Diego Chacon of Colorado Springs pleaded guilty on Monday to his role in the brutal murder of two Coronado High School students.
The 20-year-old Chacon admitted his responsibility for the deaths of Natalie Cano-Partida (16 years old) and Derek Greer (15 years old). Chacon made the plea deal to avoid possibly getting the death penalty. His deal includes a 65-year prison sentence. However, the deal does not require him to testify against the other alleged shooter.
Chacon and another shooter, 22-year-old Marco Garcia Bravo, allegedly abducted the two teens at gunpoint. They drove them to an abandoned field outside Fountain in El Paso County and shot them at point-blank range, execution style. Chacon and Garcia-Bravo apparently targeted the two young people due to suspicions that Cano-Partida was working with a rival gang.

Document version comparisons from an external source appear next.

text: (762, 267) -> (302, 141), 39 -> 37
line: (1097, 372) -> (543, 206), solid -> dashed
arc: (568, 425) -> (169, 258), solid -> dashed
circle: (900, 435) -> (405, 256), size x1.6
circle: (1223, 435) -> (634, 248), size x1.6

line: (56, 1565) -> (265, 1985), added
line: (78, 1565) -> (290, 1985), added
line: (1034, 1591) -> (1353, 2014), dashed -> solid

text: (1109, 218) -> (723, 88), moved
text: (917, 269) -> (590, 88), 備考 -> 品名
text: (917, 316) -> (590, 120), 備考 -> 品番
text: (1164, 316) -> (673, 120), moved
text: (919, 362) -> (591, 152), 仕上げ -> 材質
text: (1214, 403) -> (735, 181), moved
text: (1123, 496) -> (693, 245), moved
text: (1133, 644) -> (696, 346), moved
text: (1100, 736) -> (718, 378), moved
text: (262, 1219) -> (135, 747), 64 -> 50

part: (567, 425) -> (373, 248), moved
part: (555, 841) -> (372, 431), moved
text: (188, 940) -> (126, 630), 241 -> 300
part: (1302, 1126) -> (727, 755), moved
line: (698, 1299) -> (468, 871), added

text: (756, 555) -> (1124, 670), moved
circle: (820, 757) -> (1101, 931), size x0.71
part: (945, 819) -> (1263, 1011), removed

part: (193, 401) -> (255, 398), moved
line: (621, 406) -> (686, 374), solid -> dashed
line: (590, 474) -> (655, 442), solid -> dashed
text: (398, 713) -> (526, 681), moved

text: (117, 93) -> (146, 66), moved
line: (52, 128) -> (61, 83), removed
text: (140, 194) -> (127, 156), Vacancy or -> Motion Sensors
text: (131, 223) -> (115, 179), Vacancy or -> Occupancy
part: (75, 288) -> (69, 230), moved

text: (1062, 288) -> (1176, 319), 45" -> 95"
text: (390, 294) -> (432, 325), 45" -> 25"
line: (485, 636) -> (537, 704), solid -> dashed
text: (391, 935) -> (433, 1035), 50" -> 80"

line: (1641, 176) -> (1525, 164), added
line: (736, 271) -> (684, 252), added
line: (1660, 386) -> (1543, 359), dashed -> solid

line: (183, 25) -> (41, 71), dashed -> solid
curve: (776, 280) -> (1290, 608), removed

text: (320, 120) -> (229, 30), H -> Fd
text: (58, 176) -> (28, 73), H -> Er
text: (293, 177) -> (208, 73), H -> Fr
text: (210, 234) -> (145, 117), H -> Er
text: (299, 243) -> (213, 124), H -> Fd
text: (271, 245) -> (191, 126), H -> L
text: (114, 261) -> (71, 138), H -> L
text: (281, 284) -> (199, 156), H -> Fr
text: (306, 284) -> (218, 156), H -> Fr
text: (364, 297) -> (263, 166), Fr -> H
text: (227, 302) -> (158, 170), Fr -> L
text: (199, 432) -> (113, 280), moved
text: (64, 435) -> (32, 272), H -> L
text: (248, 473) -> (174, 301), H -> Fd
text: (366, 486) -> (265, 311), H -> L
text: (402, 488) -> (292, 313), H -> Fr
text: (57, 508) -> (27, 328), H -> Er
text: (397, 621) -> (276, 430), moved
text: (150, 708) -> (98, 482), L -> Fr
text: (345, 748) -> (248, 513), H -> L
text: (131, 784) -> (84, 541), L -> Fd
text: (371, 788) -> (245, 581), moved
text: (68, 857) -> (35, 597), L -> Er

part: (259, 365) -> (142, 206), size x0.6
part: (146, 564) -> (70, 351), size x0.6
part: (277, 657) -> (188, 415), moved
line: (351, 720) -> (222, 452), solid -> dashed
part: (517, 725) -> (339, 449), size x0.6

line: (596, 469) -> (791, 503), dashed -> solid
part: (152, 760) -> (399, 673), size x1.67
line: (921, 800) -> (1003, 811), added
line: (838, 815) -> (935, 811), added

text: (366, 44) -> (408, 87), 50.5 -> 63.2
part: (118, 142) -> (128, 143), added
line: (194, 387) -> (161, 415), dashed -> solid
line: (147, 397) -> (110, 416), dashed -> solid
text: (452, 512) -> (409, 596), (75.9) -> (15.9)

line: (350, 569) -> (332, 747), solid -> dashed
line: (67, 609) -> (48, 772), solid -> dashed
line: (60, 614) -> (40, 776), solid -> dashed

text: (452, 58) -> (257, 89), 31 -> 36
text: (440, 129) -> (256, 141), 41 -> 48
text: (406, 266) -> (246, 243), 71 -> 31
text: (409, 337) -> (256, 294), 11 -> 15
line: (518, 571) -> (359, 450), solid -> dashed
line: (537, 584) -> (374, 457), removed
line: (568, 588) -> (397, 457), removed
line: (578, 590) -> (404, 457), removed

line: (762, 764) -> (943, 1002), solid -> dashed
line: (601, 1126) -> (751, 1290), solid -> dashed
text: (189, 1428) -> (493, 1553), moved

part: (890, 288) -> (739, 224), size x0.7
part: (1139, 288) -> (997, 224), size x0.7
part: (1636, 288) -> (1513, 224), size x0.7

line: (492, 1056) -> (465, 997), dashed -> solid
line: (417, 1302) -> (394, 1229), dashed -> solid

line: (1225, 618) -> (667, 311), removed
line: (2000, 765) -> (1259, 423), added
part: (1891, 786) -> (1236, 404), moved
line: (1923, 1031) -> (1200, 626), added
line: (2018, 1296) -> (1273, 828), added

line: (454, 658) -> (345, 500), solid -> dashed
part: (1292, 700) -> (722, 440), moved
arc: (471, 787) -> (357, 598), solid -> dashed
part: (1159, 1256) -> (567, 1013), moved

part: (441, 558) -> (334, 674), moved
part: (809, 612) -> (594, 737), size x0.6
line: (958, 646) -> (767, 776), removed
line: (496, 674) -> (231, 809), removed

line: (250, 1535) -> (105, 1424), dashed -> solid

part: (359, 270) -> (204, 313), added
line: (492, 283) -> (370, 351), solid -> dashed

Chacon admitted that he shot Partida. He says he then gave the gun to “another individual,” who he did not name. That second shooter shot Greer in order to eliminate Greer as a witness.
Garcia-Bravo and Chacon are actually among ten people in an alleged conspiracy who prosecutors have charged. The conspiracy ended in the March 2017 abduction and killing at close range of Greer and Cano-Partida. Prosecutors have charged five people with first-degree murder in the case. Two out of the five cut plea deals.
Gang Unit Disbanded
Only six months earlier, Diego Chacon had told the Colorado Springs Police Department’s gang unit that we wanted out of the South Side Soldados gang life. However, Police Chief Pete Carey suddenly disbanded the gang unit in September 2016 to fight a staffing shortage. Because of the reorganization, no one was assigned to check up on over 700 gang members, including Chacon.
An officer called the events pertaining to Chacon after the disbandment of the gang unit “a bummer,” and wondered if the gang unit might have been able to aid Chacon in getting out of the Soldados, had they not been disbanded.